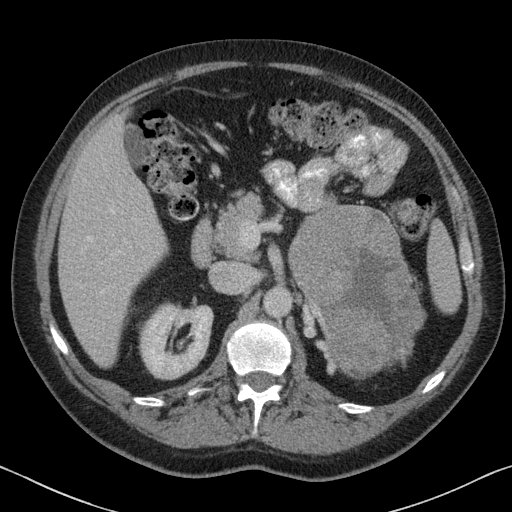
Contrast-enhanced abdominal CT, one axial slice; position 45 of 88 along the scan axis; soft-tissue window (W 400 / L 40 HU); 3 mm slice thickness; 512 × 512 image matrix, field of view 366 × 366 mm. Patient: male, 51 years. Case-level facts recorded for this patient, not image findings: diagnosis: adrenocortical carcinoma; tumour side: left adrenal; tumour size at pathology: 16.5 cm; Ki-67 index: 30 %; stage (as recorded): 2.
Structures marked on this image (semi-automatic segmentation, software-assisted and operator-edited):
- mass: bounding box [x1, y1, x2, y2] px = [289, 207, 423, 376]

#### [What you need to do]
Give back an exact copy of the material above, omitting the pictures.

#### [Response to this task]
Contrast-enhanced abdominal CT, one axial slice; position 45 of 88 along the scan axis; soft-tissue window (W 400 / L 40 HU); 3 mm slice thickness; 512 × 512 image matrix, field of view 366 × 366 mm. Patient: male, 51 years. Case-level facts recorded for this patient, not image findings: diagnosis: adrenocortical carcinoma; tumour side: left adrenal; tumour size at pathology: 16.5 cm; Ki-67 index: 30 %; stage (as recorded): 2.
Structures marked on this image (semi-automatic segmentation, software-assisted and operator-edited):
- mass: bounding box [x1, y1, x2, y2] px = [289, 207, 423, 376]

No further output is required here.